* **PROBLEM**: Starting with the line that has "Cari squishy" in the records below and ending with the line that has "os mais beneficiados", output those lines exactly and nothing more; omit the pictures.

[Opening STUDY MATERIAL section]

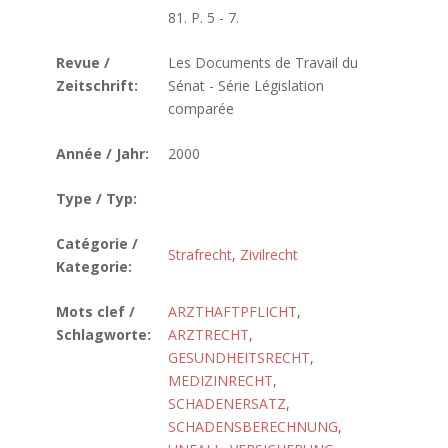
81. P. 5 - 7.
Revue /
Les Documents de Travail du
Zeitschrift:
Sénat - Série Législation
comparée
Année / Jahr:
2000
Type / Typ:
Catégorie /
Strafrecht
,
Zivilrecht
Kategorie:
Mots clef /
ARZTHAFTPFLICHT
,
Schlagworte:
ARZTRECHT
,
GESUNDHEITSRECHT
,
MEDIZINRECHT
,
SCHADENERSATZ
,
SCHADENSBERECHNUNG
,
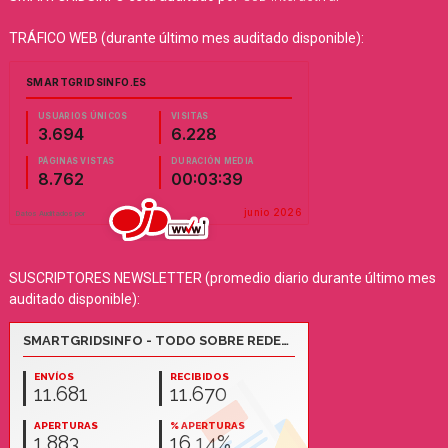
TRÁFICO WEB (durante último mes auditado disponible):
SUSCRIPTORES NEWSLETTER (promedio diario durante último mes
auditado disponible):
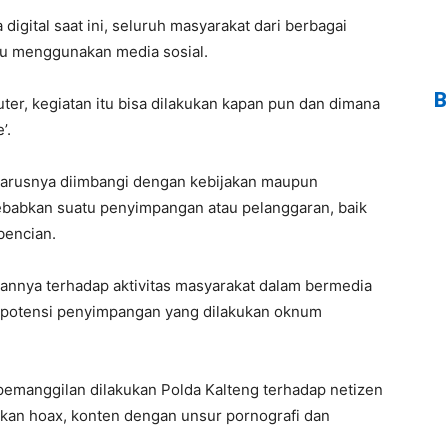
igital saat ini, seluruh masyarakat dari berbagai
u menggunakan media sosial.
B
r, kegiatan itu bisa dilakukan kapan pun dan dimana
’.
harusnya diimbangi dengan kebijakan maupun
babkan suatu penyimpangan atau pelanggaran, baik
bencian.
lannya terhadap aktivitas masyarakat dalam bermedia
i potensi penyimpangan yang dilakukan oknum
pemanggilan dilakukan Polda Kalteng terhadap netizen
kan hoax, konten dengan unsur pornografi dan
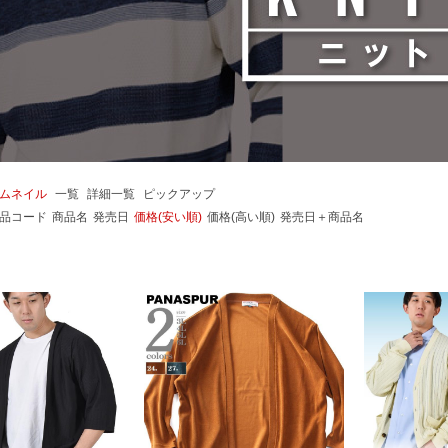
ムネイル
一覧
詳細一覧
ピックアップ
品コード
商品名
発売日
価格(安い順)
価格(高い順)
発売日＋商品名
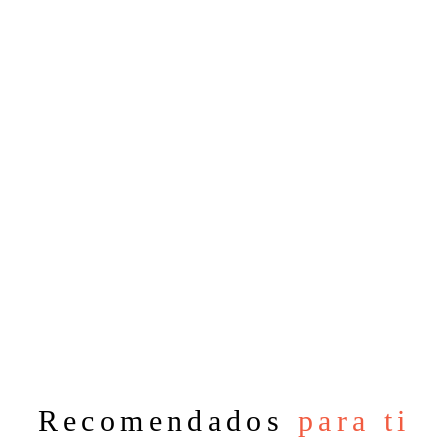
Recomendados
para ti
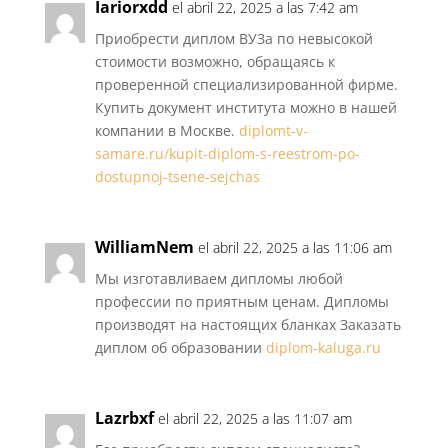
Iariorxdd
el abril 22, 2025 a las 7:42 am
Приобрести диплом ВУЗа по невысокой
стоимости возможно, обращаясь к
проверенной специализированной фирме.
Купить документ института можно в нашей
компании в Москве.
diplomt-v-
samare.ru/kupit-diplom-s-reestrom-po-
dostupnoj-tsene-sejchas
WilliamNem
el abril 22, 2025 a las 11:06 am
Мы изготавливаем дипломы любой
профессии по приятным ценам. Дипломы
производят на настоящих бланках Заказать
диплом об образовании
diplom-kaluga.ru
Lazrbxf
el abril 22, 2025 a las 11:07 am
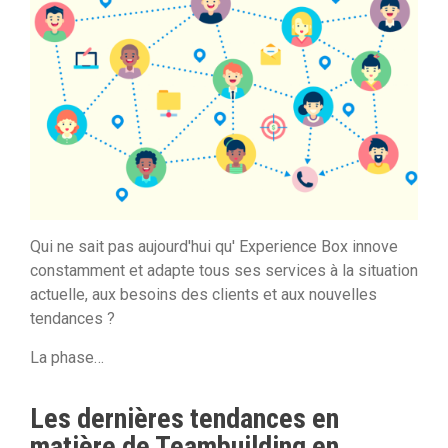
Qui ne sait pas aujourd'hui qu' Experience Box innove
constamment et adapte tous ses services à la situation
actuelle, aux besoins des clients et aux nouvelles
tendances ?
La phase…
Les dernières tendances en
matière de Teambuilding en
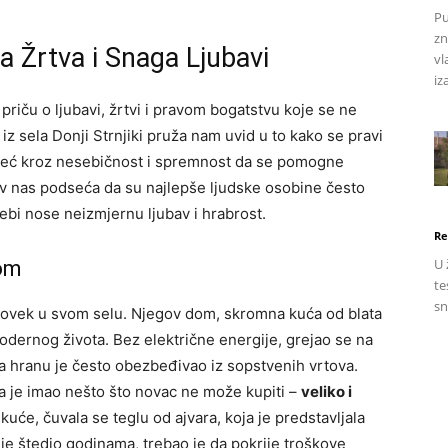
Pu
zn
ka Žrtva i Snaga Ljubavi
vl
iz
priču o ljubavi, žrtvi i pravom bogatstvu koje se ne
iz sela Donji Strnjiki pruža nam uvid u to kako se pravi
, već kroz nesebičnost i spremnost da se pomogne
tiv nas podseća da su najlepše ljudske osobine često
 sebi nose neizmjernu ljubav i hrabrost.
Re
U 
hom
te
sn
 čovek u svom selu. Njegov dom, skromna kuća od blata
modernog života. Bez električne energije, grejao se na
 a hranu je često obezbeđivao iz sopstvenih vrtova.
a je imao nešto što novac ne može kupiti –
veliko i
uće, čuvala se teglu od ajvara, koja je predstavljala
 je štedio godinama, trebao je da pokrije troškove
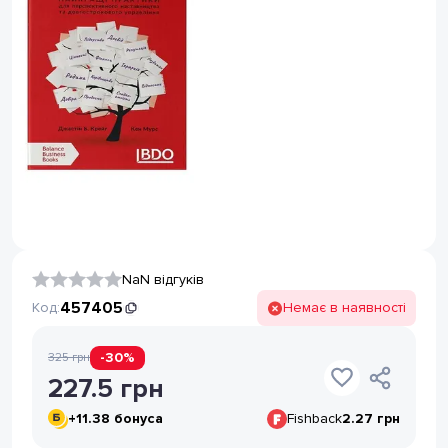
NaN відгуків
457405
Код:
Немає в наявності
-
30
%
325
грн
227.5
грн
+
11.38
бонуса
Fishback
2.27 грн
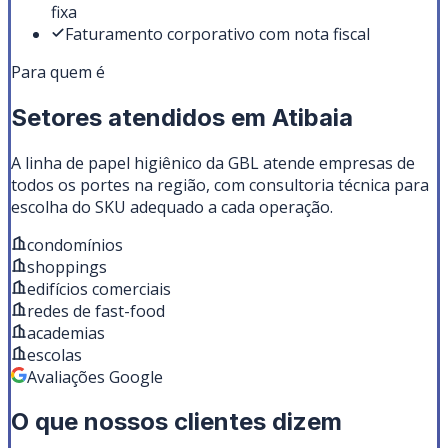
fixa
Faturamento corporativo com nota fiscal
Para quem é
Setores atendidos em
Atibaia
A linha de
papel higiênico
da GBL atende empresas de
todos os portes na região, com consultoria técnica para
escolha do SKU adequado a cada operação.
condomínios
shoppings
edifícios comerciais
redes de fast-food
academias
escolas
Avaliações Google
O que nossos clientes dizem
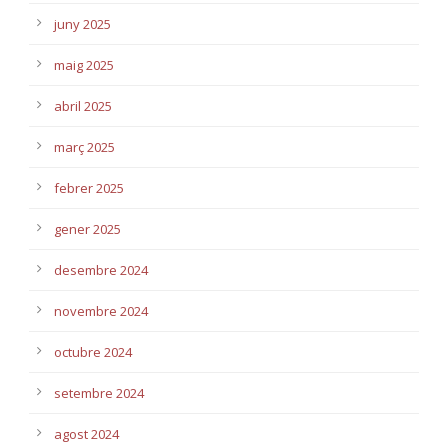
juny 2025
maig 2025
abril 2025
març 2025
febrer 2025
gener 2025
desembre 2024
novembre 2024
octubre 2024
setembre 2024
agost 2024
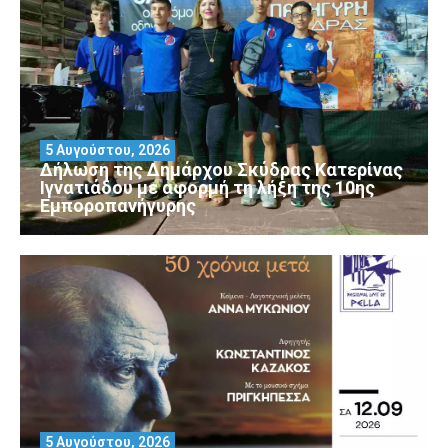
5 Αυγούστου, 2026
Δήλωση της Δημάρχου Σκύδρας Κατερίνας
Ιγνατιάδου με αφορμή τη λήξη της 10ης
Εμποροπανήγυρης
5 Αυγούστου, 2026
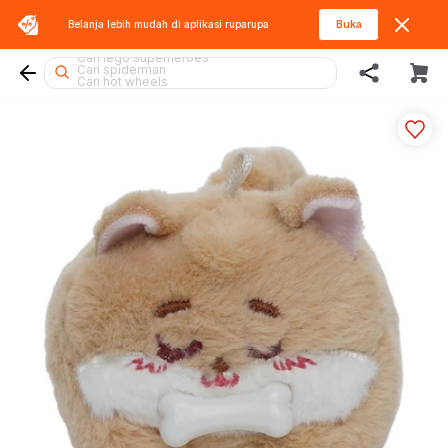
Belanja lebih mudah di aplikasi
ruparupa
Buka
Cari gel blaster
Cari lego superheroes
Cari spiderman
Cari hot wheels
Cari sylvanian
Cari diecast
Cari beyblade
Cari kiddy fun
Cari fuggler
Cari rolife
Cari pokemon
Cari marvel legends
Cari thomas
Cari blaster
Cari tobot
Cari squishy
Cari rolife sanrio
Cari lego botanicals
Cari mobil
Cari hello kitty
Cari barbie
Cari miffy
Cari batman
Cari blokees
Cari lego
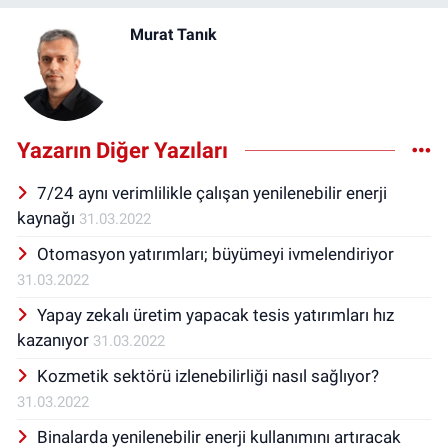
Murat Tanık
Yazarın Diğer Yazıları
7/24 aynı verimlilikle çalışan yenilenebilir enerji
kaynağı
31.03.2022
Otomasyon yatırımları; büyümeyi ivmelendiriyor
31.03.2022
Yapay zekalı üretim yapacak tesis yatırımları hız
kazanıyor
31.03.2022
Kozmetik sektörü izlenebilirliği nasıl sağlıyor?
31.03.2022
Binalarda yenilenebilir enerji kullanımını artıracak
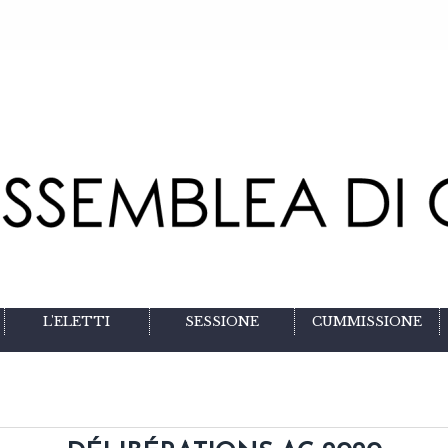
L'ELETTI
SESSIONE
CUMMISSIONE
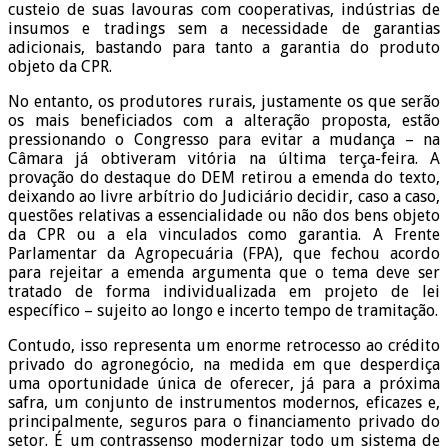
custeio de suas lavouras com cooperativas, indústrias de
insumos e tradings sem a necessidade de garantias
adicionais, bastando para tanto a garantia do produto
objeto da CPR.
No entanto, os produtores rurais, justamente os que serão
os mais beneficiados com a alteração proposta, estão
pressionando o Congresso para evitar a mudança – na
Câmara já obtiveram vitória na última terça-feira. A
provação do destaque do DEM retirou a emenda do texto,
deixando ao livre arbítrio do Judiciário decidir, caso a caso,
questões relativas a essencialidade ou não dos bens objeto
da CPR ou a ela vinculados como garantia. A Frente
Parlamentar da Agropecuária (FPA), que fechou acordo
para rejeitar a emenda argumenta que o tema deve ser
tratado de forma individualizada em projeto de lei
específico – sujeito ao longo e incerto tempo de tramitação.
Contudo, isso representa um enorme retrocesso ao crédito
privado do agronegócio, na medida em que desperdiça
uma oportunidade única de oferecer, já para a próxima
safra, um conjunto de instrumentos modernos, eficazes e,
principalmente, seguros para o financiamento privado do
setor. É um contrassenso modernizar todo um sistema de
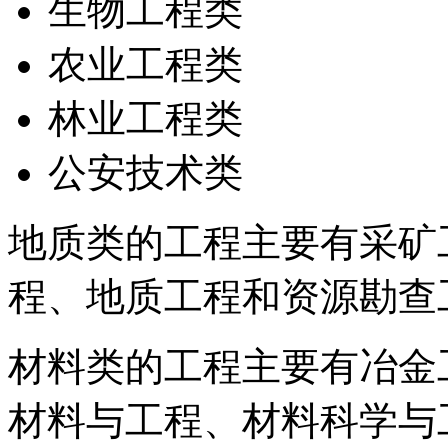
生物工程类
农业工程类
林业工程类
公安技术类
地质类的工程主要有采矿
程、地质工程和资源勘查
材料类的工程主要有冶金
材料与工程、材料科学与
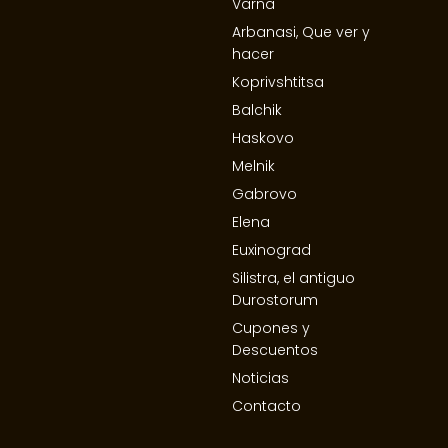
Varna
Arbanasi, Que ver y
hacer
Koprivshtitsa
Balchik
Haskovo
Melnik
Gabrovo
Elena
Euxinograd
Silistra, el antiguo
Durostorum
Cupones y
Descuentos
Noticias
Contacto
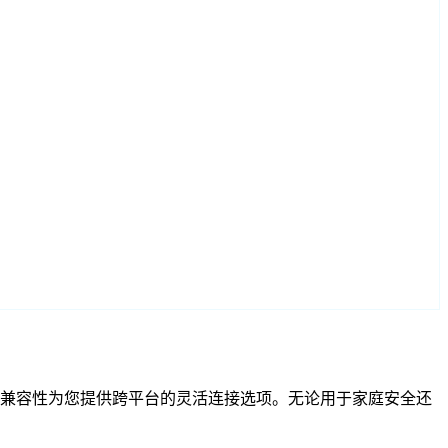
 和 RTSP 兼容性为您提供跨平台的灵活连接选项。无论用于家庭安全还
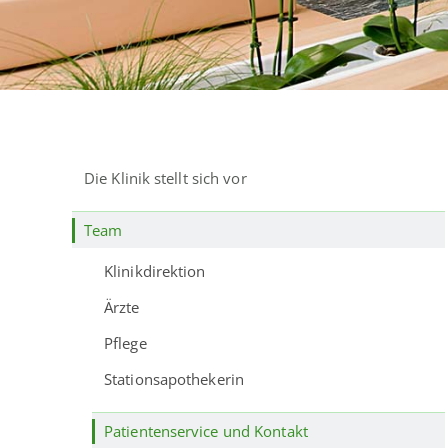
Die Klinik stellt sich vor
Team
Klinikdirektion
Ärzte
Pflege
Stationsapothekerin
Patientenservice und Kontakt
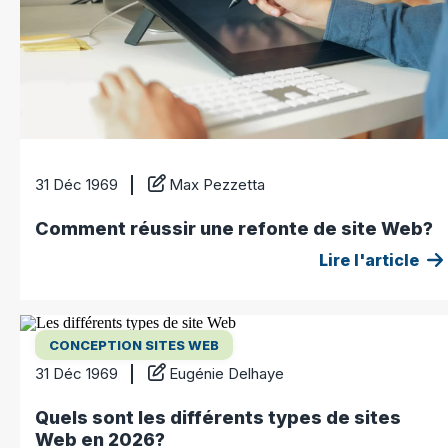
31 Déc 1969
Max Pezzetta
Comment réussir une refonte de site Web?
Lire l'article
CONCEPTION SITES WEB
31 Déc 1969
Eugénie Delhaye
Quels sont les différents types de sites
Web en 2026?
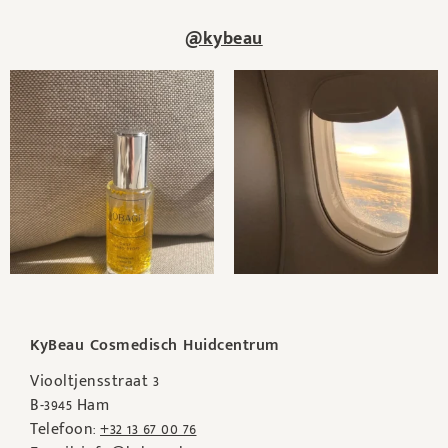
@kybeau
KyBeau Cosmedisch Huidcentrum
Viooltjensstraat 3
B-3945 Ham
Telefoon:
+32 13 67 00 76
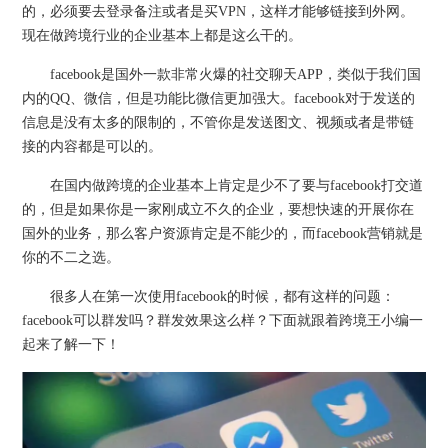
的，必须要去登录备注或者是买VPN，这样才能够链接到外网。
现在做跨境行业的企业基本上都是这么干的。
facebook是国外一款非常火爆的社交聊天APP，类似于我们国
内的QQ、微信，但是功能比微信更加强大。facebook对于发送的
信息是没有太多的限制的，不管你是发送图文、视频或者是带链
接的内容都是可以的。
在国内做跨境的企业基本上肯定是少不了要与facebook打交道
的，但是如果你是一家刚成立不久的企业，要想快速的开展你在
国外的业务，那么客户资源肯定是不能少的，而facebook营销就是
你的不二之选。
很多人在第一次使用facebook的时候，都有这样的问题：
facebook可以群发吗？群发效果这么样？下面就跟着跨境王小编一
起来了解一下！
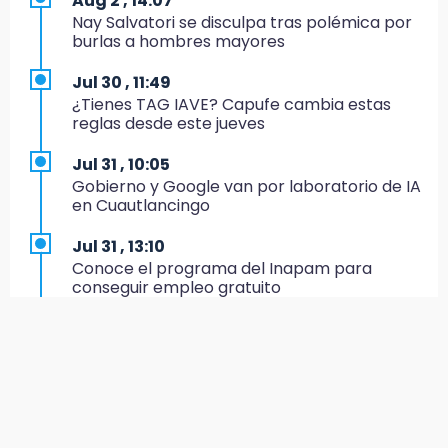
Aug 2 , 14:07
19:27
Nay Salvatori se disculpa tras polémica por
Identifican a dos hermanos asesinados cerca
burlas a hombres mayores
de la Central de Abastos de Huixcolotla
Jul 30 , 11:49
19:22
¿Tienes TAG IAVE? Capufe cambia estas
Supervisa rectora Lilia Cedillo proceso de
reglas desde este jueves
inscripción del nivel superior
Jul 31 , 10:05
19:09
Gobierno y Google van por laboratorio de IA
Checo y Cadillac, en blanco antes del parón
en Cuautlancingo
19:00
Jul 31 , 13:10
SSP pagará 63 millones por mantenimiento a
Conoce el programa del Inapam para
cámaras y luminaria del Periférico
conseguir empleo gratuito
18:14
Aug 1 , 14:34
Remesas en Puebla incrementan 3.9% en
Abrirán lugares en la Rosario Castellanos a
primer semestre de 2026
rechazados UNAM: Sheinbaum
18:12
Jul 31 , 12:59
Rayo provoca incendio en un pino al sur de la
Aprovecha las Ferias de Paz con consultas
ciudad de Atlixco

[Closing STUDY MATERIAL section]

* **RESULT OF THE EXERCISE**:
Cari squishy
Cari rolife sanrio
Cari lego botanicals
Cari mobil
Cari hello kitty
Cari barbie
Cari miffy
Cari batman
Cari blokees
Cari lego
Murat Tanık
Yazarın Diğer Yazıları
7/24 aynı verimlilikle çalışan yenilenebilir enerji
kaynağı
31.03.2022
Otomasyon yatırımları; büyümeyi ivmelendiriyor
31.03.2022
Yapay zekalı üretim yapacak tesis yatırımları hız
kazanıyor
31.03.2022
Kozmetik sektörü izlenebilirliği nasıl sağlıyor?
31.03.2022
Binalarda yenilenebilir enerji kullanımını artıracak
L'ELETTI
SESSIONE
CUMMISSIONE
custeio de suas lavouras com cooperativas, indústrias de
insumos e tradings sem a necessidade de garantias
adicionais, bastando para tanto a garantia do produto
objeto da CPR.
No entanto, os produtores rurais, justamente os que serão
os mais beneficiados com a alteração proposta, estão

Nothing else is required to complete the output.